As a doctor, I was on the verge of doing my houseman posting at the Lagos University Teaching Hospital (LUTH) until circumstances made me come back to my alma mater. My external examiners actually wanted to take me to LUTH. I actually went to Lagos but there was no accommodation. Just before we graduated from UNIBEN, the students at the Ekewan campus went on riot.

Those of us at Ugbowo campus were not part of it. We didn’t even hear of it until evening when it was announced. The school authorities closed the two campuses. We were about to do our final examinations then. We lost three months as a result of this. So, we graduated in October instead of June. Because our peers in other universities graduated earlier they had filled up those places and available accommodation for housemen.

Thus when the external examiners took me to LUTH the accommodation for housemen on the hospital premises were all occupied already. They had to transfer me to an annex somewhere else which was not convenient for me as I was not conversant with Lagos. I returned to Benin the next day where a job with good accommodation was waiting for me.

What have you to say about abuse of Hippocratic Oath?

Talking about the Hippocratic Oath, you will agree with me that the situation obtainable now is quite different from what was the practice in my days. As a medical student, things were relatively cheap and living conditions were better. What is happening is a bubble of the society. Who are the people that are becoming doctors now? Products of what we like to describe as sociopathic home situations. In my time as a student, my three meals were guaranteed. So we were able to focus and retain that humane mind and attitude to life and people.

The struggles today are different, the constraints are real. The confusion visible and palpable. But that doesn’t justify unprofessional behaviour. There’s what we call the Hippocratic Oath which every doctor swears to before they are allowed to handle a patient on their own. But you find that ability to swear is one thing and ability to act it out is another. It’s like Jesus said: ‘not all that call me Lord, Lord will enter my kingdom but those who hear my word and do it.’ The doctors too would be judged. It’s the environment that they blame.
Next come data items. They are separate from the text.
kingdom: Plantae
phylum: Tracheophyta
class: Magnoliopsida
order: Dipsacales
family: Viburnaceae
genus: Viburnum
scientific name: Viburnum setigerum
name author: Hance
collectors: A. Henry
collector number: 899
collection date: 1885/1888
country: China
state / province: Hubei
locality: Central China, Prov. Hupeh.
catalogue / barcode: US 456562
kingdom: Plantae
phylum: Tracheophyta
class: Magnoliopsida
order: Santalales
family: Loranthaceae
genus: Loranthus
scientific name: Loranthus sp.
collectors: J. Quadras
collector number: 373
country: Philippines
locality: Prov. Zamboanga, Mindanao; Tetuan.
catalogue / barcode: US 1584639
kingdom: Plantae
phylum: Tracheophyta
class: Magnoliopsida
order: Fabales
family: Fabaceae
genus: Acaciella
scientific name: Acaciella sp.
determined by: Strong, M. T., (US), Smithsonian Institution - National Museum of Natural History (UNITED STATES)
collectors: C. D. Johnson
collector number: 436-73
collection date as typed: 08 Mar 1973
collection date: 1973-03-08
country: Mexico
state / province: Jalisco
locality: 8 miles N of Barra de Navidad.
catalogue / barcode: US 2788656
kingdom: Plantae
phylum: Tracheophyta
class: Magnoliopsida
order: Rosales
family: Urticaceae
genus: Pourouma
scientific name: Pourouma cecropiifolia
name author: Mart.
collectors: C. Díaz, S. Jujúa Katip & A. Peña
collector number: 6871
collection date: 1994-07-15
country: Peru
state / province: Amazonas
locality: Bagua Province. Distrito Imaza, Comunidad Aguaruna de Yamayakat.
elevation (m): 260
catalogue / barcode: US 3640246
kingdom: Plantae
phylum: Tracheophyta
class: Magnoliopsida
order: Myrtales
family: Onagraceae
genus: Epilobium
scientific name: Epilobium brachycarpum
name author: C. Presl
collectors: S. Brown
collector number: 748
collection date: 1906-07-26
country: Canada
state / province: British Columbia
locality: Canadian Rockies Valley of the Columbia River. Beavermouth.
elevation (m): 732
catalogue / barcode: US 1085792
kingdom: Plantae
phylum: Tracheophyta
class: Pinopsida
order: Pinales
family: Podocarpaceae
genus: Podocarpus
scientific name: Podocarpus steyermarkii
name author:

Have the authorities put those things in place? You can imagine you have a bleeding patient and you don’t have gloves to wear. There is what we call standard precautions. That’s the minimum precaution when handling any client. The goal of any service is client satisfaction. And that is the anchor point of life first. The client must not only be satisfied but the caregiver too must do it safely. He needs to be able to do it safely, smartly and better each time. It requires some minimum provisions and equipment.

Finally, how did your parents feel seeing you graduate as a medical doctor?

Oh very happy. My parents bought me a car, and even gave me a driver who took me to Enugu where I did my service. I had very loving and wonderful parents. They did everything for me and I never disappointed them. My father’s last activity was when he attended AIDS Day. He died many years ago and was good golfer.